Instructions |
(1) Do these statements agree with the forum post below about the system freezing when it runs out of memory? Answer each with yes or no, and quote the words from the post that decide it.
(a) When memory runs out, the poster's whole system stops responding.
(b) The systemd-oomd journal shows entries for processes being killed.
(c) The poster thinks systemd-oomd is responsible for killing the process on Fedora.
(2) Write the next part of the forum post below about out-of-memory freezes and systemd-oomd, starting after its last line.

Quoted passage |
((

Out-of-memory and the system freezes, systemd-oomd working correctly or not?

I sometimes run out of memory (e.g. programming mistake).

The problem is that in cases like these the entire system freezes and doesn’t respond (or only very very slowly and sporadic), practically I have have to force a reboot.

ideally I would expect that the OS kills the process using most of the RAM. My understanding is that that’s the job for systemd-oomd on Fedora. However, when I look at journalctl -u systemd-oomd.service I only see start and stop messages:

-- Boot c9679079a3c943df94fa6b9083bf09a3 --
Dec 04 02:42:18 tsoj-desktop systemd[1]: Starting systemd-oomd.service - Userspace Out-Of-Memory (OOM) Killer...

))

Source material |
((

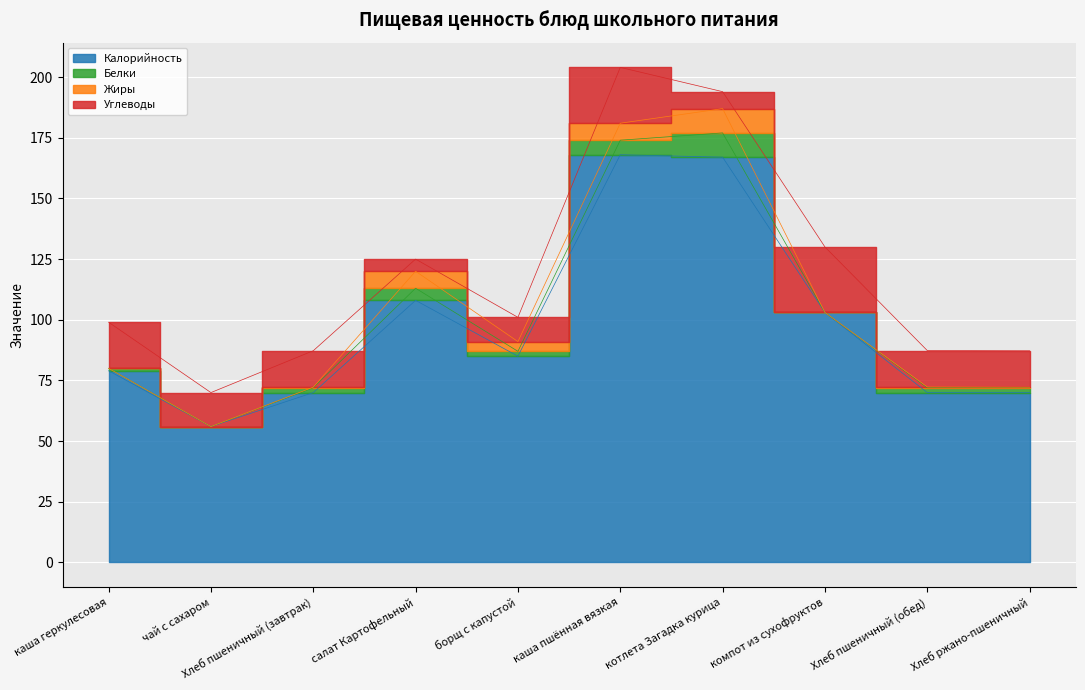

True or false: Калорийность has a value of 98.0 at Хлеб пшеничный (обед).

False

))
((

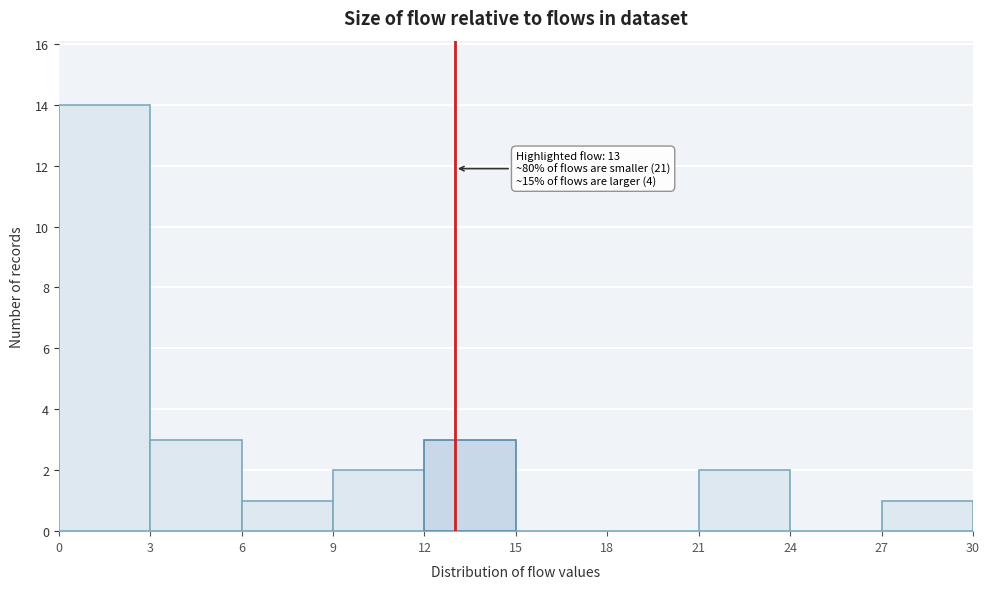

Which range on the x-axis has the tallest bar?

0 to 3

))

Answers in order |
(1)
(a) Yes: "the entire system freezes and doesn’t respond"
(b) No: "I only see start and stop messages"
(c) Yes: "My understanding is that that’s the job for systemd-oomd on Fedora"

(2)
Dec 04 02:42:18 tsoj-desktop systemd[1]: Started systemd-oomd.service - Userspace Out-Of-Memory (OOM) Killer.
Dec 06 11:40:28 tsoj-desktop systemd[1]: Stopping systemd-oomd.service - Userspace Out-Of-Memory (OOM) Killer...
Dec 06 11:40:28 tsoj-desktop systemd[1]: systemd-oomd.service: Deactivated successfully.
Dec 06 11:40:28 tsoj-desktop systemd[1]: Stopped systemd-oomd.service - Userspace Out-Of-Memory (OOM) Killer.
Dec 06 11:40:28 tsoj-desktop systemd[1]: systemd-oomd.service: Consumed 1min 15.133s CPU time.
-- Boot f7940714ed364fbf84323016b1d9d34a --

How can I check if systemd-oomd is configured and running correctly? Or am I misunderstanding something and is it even expected that systemd-oomd kills some processes such that the OS remains usable in an OOM situation?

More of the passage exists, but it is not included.